Where finding a mass-market hit was once a company’s primary driver, ultra customization is becoming an increasingly critical – and economically feasible – approach. Paul R. Daugherty and H. James Wilson

The authors describe how AI mannequins in stores will “see” you, sense your mood, and check your buying history and recent social media activity to gather intelligence for a human sales rep. Incongruously, Daugherty and Wilson don’t advise whether this will help you shop or scare you to death.

Robots and People

Daugherty and Wilson believe that – while AI will automate some jobs entirely – AI’s true utility lies in augmenting and complementing human abilities.
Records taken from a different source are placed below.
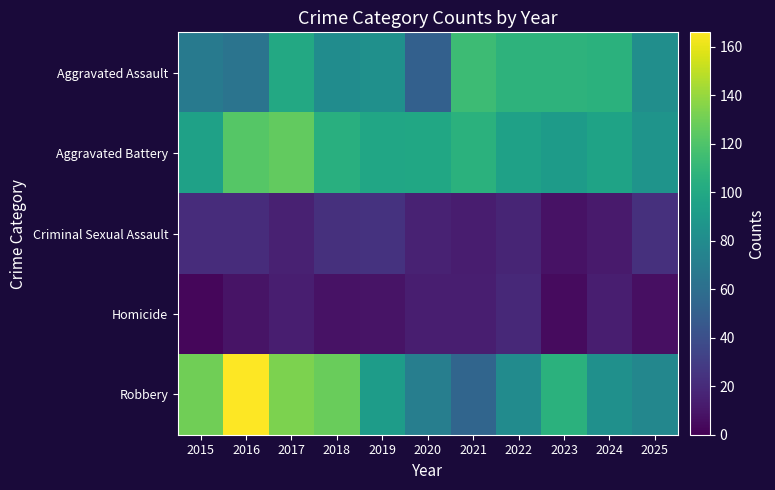

Which series has the largest range (max minus min)?

Robbery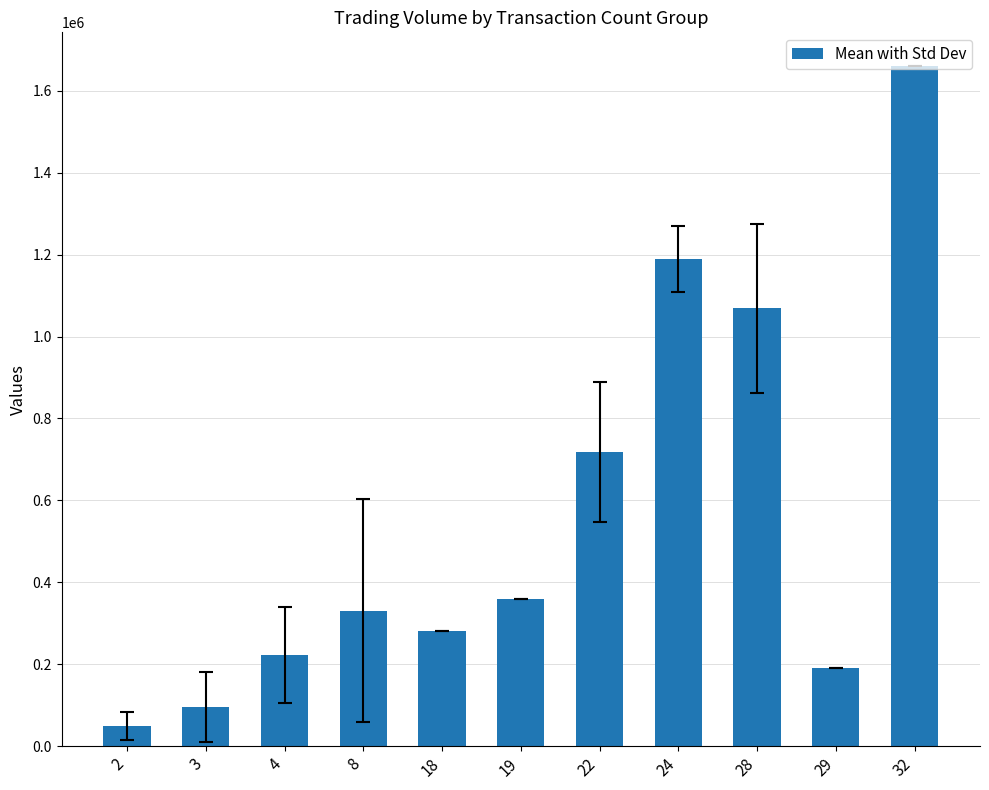

Are the bars grouped side by side (vs. stacked)?

No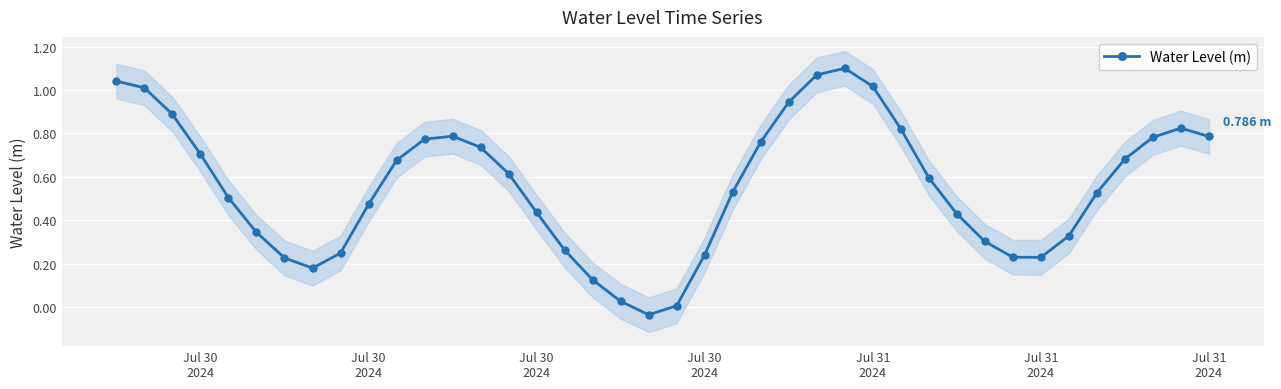

How many series are shown in this chart?

1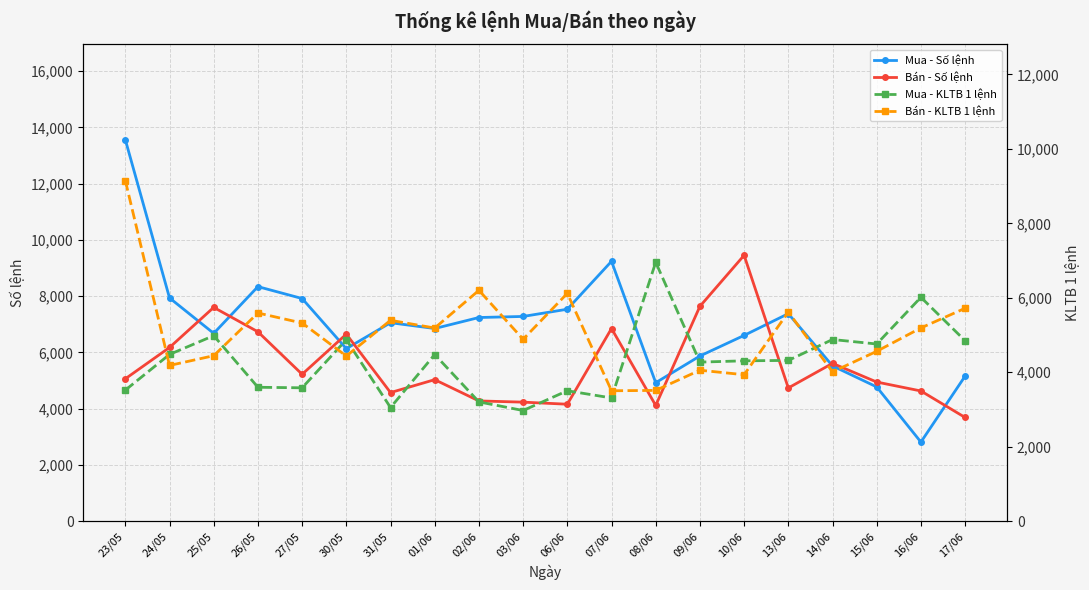

What position from the left is 10/06?

15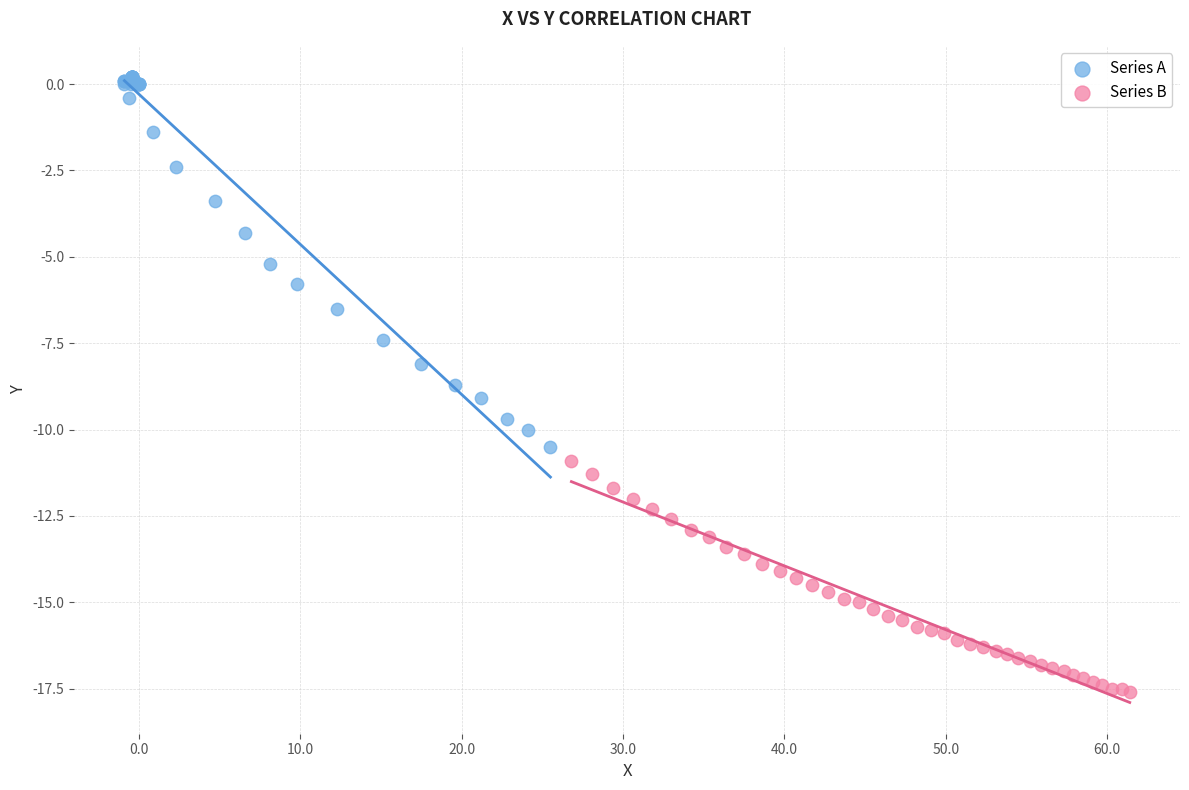

Which series has the widest spread of Y values?

Series A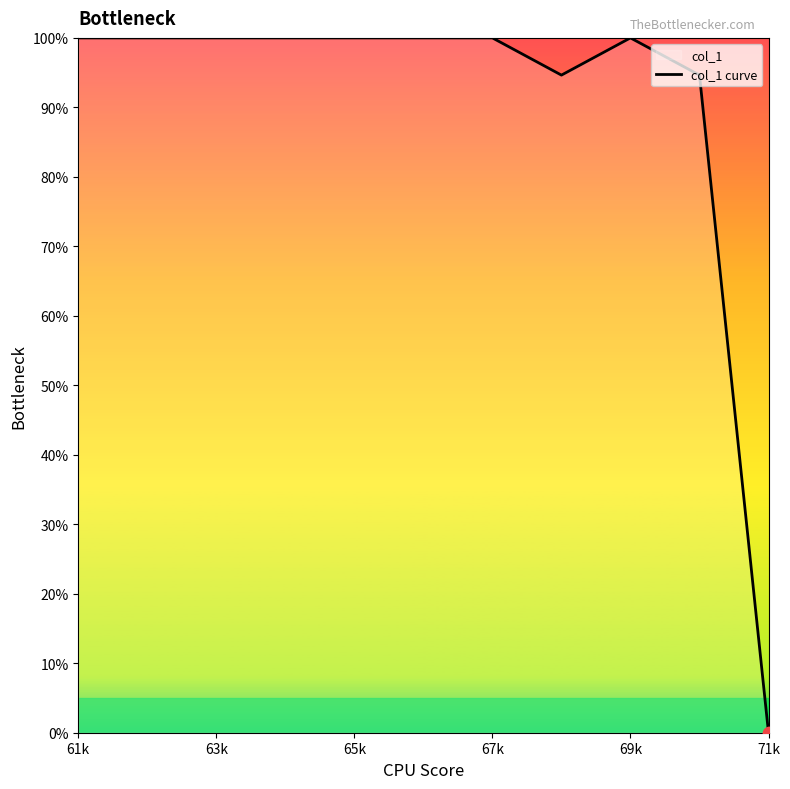

Between 71k and 63k, which is larger?

63k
The authors caution that you cannot simply replace people with machines. That might bring short-term gain, they warn, but poor competitive performance in the long term. The authors repeatedly describe the space in between what robots and humans do as the “missing middle” – territory that bridges AI and human strengths into something more powerful than the sum of its parts.

Daugherty and Wilson promise that AI will increase your intelligence, creativity and enjoyment of work. For example, the authors cite the Mercedes factory where robots equipped with AI augment human creativity and emotional intelligence.

Leaders Matter 

When leaders enable human and robot collaboration, say the authors, they will create significant efficiencies and new business models. In Daugherty and Wilson’s primary message to leaders about how they must change, the authors insist that executives must open their minds, assuage their employees’ fears, encourage experimentation, demand ethical use of AI, and understand the bottomless need for constant, voluminous, disparate and fast data from myriad sources.
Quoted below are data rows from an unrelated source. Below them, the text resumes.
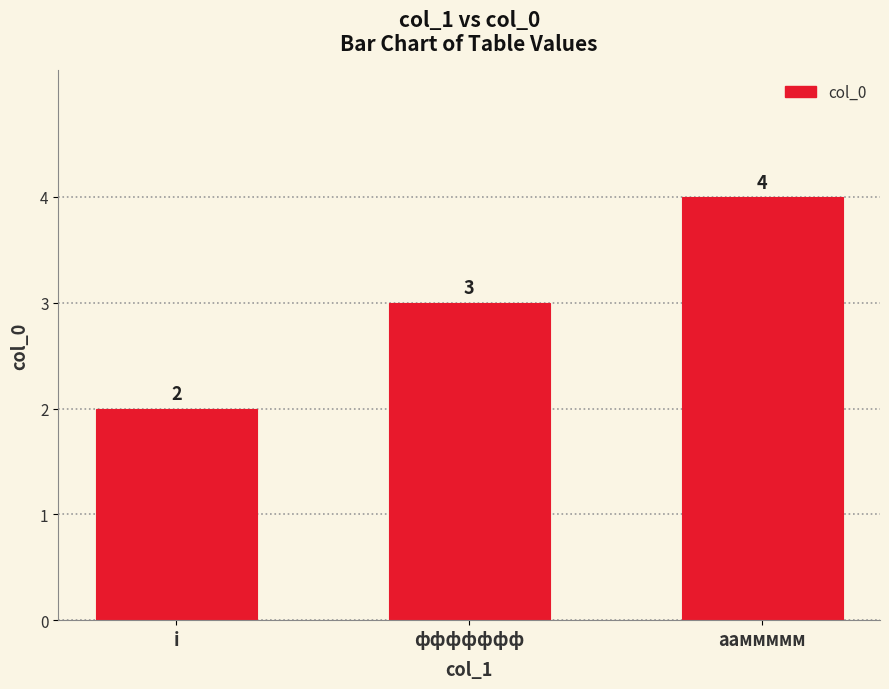

Does the chart contain stacked bars?

No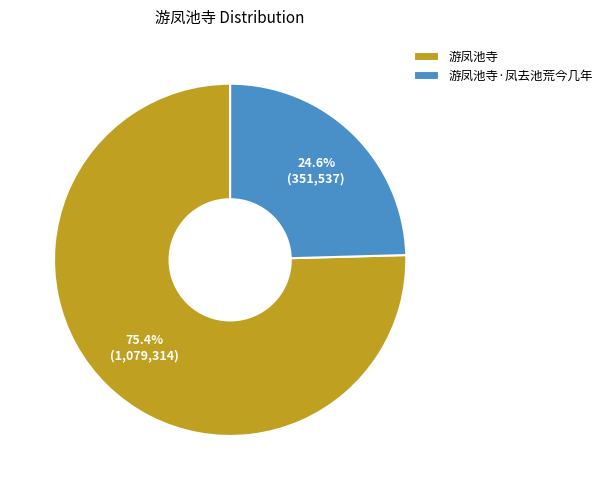

How much of the chart is everything except 游凤池寺·凤去池荒今几年?

75.4%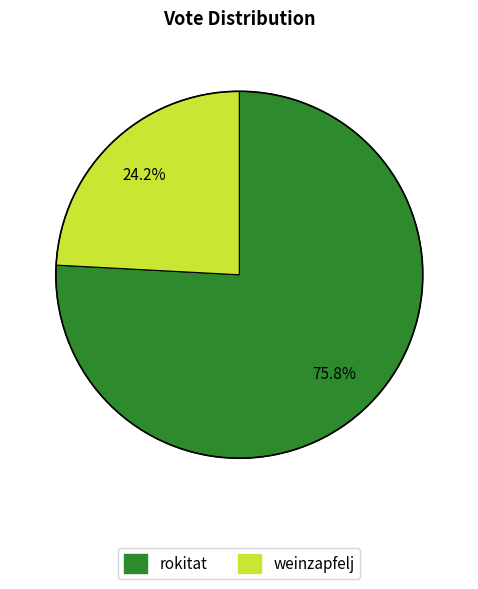

To the nearest percent, what is the difference between the largest and smallest slice percentages?

52%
Companies that are using machines merely to replace humans will eventually stall, whereas those that think of innovative ways for machines to augment humans will become the leaders of their industries. Paul R. Daugherty and H. James Wilson

People already embrace technology – from “glasses to fighter jets” – and other tools that augment their capabilities. Daugherty and Wilson offer AI robots as the latest tools to make business and life better. 

Changes Everything

Leaders can apply the authors’ futuristic approach to keep their firms relevant as AI changes services, products, jobs, businesses and industries. Daugherty and Wilson skirt the question of AI’s function and its role over the longer term. They frequently restate their view that AI will liberate employees from monotony to let them focus on higher-order, more meaningful and creative work. 

Daugherty and Wilson write as they likely speak, and their work at times feels like transcriptions of presentations. They skate rapidly across the surface of their ideas and don’t waste a word on philosophy, morals or entirely practical futurism. They offer an excellent introduction for executives, entrepreneurs and students seeking a cogent overview of the oncoming integration of AI and human beings.

The leading firms in many industries are now reimagining their processes to be more flexible, faster and adaptable to the behaviors, preferences and needs of their workers at a given moment. 
Paul R. Daugherty and H. James Wilson

Their flights of fancy, however, do not embrace the quotidian sufficiently to explain how a truck driver, for example, will find more creative and meaningful work once his truck drives itself. Nor do they delve into why, after exponentially increasingly intelligent AI learns everything people can teach it, AI would still need humans at all.

Illuminating books that address parallel issues with varying levels of whimsy and functional business advice include Peter H. Diamandis’s The Future Is Faster Than You Think, Martin Ford’s The Rise of the Robots, Prediction Machines by Ajay Agrawal and Competing in the Age of AI by Marco Iansiti.